Schatzmeister und Stürmer erbringt 1300 Arbeitsstunden

"Die Idee dazu liegt schon seit 1996 in der Schublade, ist jedoch aus unterschiedlichsten Gründen nie in eine echte Planungsphase gekommen", erklärte Rene Fricker. Erst als das Thema Sanierung der Sportanlage mit neuem Rasenplatz konkrete Formen angenommen habe, sei auch die ursprüngliche Idee wieder aufgenommen worden. Abgestimmt auf die neuen Erfordernisse ist ein Multifunktionsgebäude entstanden, in das der Verein rund 140 000 Euro investiert hat. Viel Geld, und noch mehr Man-Power. "Seit Baubeginn 2017 haben wir rund 3500 Stunden an Eigenleistung eingebracht", berichtete der Vorsitzende.

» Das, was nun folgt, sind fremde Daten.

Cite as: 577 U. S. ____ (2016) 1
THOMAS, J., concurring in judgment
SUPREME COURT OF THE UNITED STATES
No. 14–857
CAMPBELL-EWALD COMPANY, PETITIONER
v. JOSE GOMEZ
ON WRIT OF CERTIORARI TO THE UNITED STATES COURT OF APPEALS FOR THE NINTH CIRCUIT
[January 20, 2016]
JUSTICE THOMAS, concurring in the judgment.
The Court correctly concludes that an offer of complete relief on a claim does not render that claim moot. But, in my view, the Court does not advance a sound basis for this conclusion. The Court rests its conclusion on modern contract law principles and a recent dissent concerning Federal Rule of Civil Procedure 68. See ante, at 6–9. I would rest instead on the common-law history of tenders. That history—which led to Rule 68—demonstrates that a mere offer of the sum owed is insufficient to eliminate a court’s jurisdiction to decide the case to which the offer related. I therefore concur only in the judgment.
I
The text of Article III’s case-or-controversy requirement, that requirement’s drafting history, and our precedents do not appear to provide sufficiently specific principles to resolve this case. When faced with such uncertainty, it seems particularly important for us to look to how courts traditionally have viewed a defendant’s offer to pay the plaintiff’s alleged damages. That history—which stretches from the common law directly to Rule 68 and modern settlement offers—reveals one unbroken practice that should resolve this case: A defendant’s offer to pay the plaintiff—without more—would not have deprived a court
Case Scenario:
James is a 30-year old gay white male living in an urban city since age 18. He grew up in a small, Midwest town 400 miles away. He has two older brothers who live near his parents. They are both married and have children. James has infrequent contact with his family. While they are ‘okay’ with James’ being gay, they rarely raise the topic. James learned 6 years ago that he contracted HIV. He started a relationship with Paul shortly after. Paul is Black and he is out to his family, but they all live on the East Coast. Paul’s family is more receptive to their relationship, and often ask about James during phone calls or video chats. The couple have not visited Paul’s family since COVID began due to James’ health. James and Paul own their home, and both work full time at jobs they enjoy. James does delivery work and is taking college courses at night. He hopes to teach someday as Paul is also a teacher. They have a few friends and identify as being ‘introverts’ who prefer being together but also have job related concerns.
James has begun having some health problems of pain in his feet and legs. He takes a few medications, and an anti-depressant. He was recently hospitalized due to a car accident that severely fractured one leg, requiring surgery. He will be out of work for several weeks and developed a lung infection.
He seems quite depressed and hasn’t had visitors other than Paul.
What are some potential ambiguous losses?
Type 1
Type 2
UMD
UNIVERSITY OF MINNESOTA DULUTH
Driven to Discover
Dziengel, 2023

Einer der ersten, mit absoluter Sicherheit jedoch der Letzte, der sich beim Bau engagiert hatte, war dessen Bruder ­Marcel Fricker. Bis weit nach Mitternacht hatte er letzte Hand angelegt, damit die ehrenamtlichen Helfer am Tag der Einweihung eine funktionierende Infrastruktur vorfanden. Damit summierte sich das Engagement des TSV-Stürmers und Schatzmeisters in Personalunion auf unter dem Strich 1300 der insgesamt 3500 geleisteten Arbeitsstunden. Sein über viele Monate währender Kraftakt wurde von allen Rednern sowie den Vereinsmitglieder in vielseitiger Form gewürdigt. "Dennoch, wir müssen jetzt natürlich noch viele Bierfeste veranstalten bis die Kosten beglichen sind. Aber es ist eine Investition in die Zukunft, die uns die Arbeit in vielen Bereichen sehr erleichtern wird", stellte Rene Fricker zur neuen "Grillhütte" fest. Die löst unter anderem den alten Baucontainer ab, der bisher als Unterstand für die TSV Bewirtungsmannschaft herhalten musste.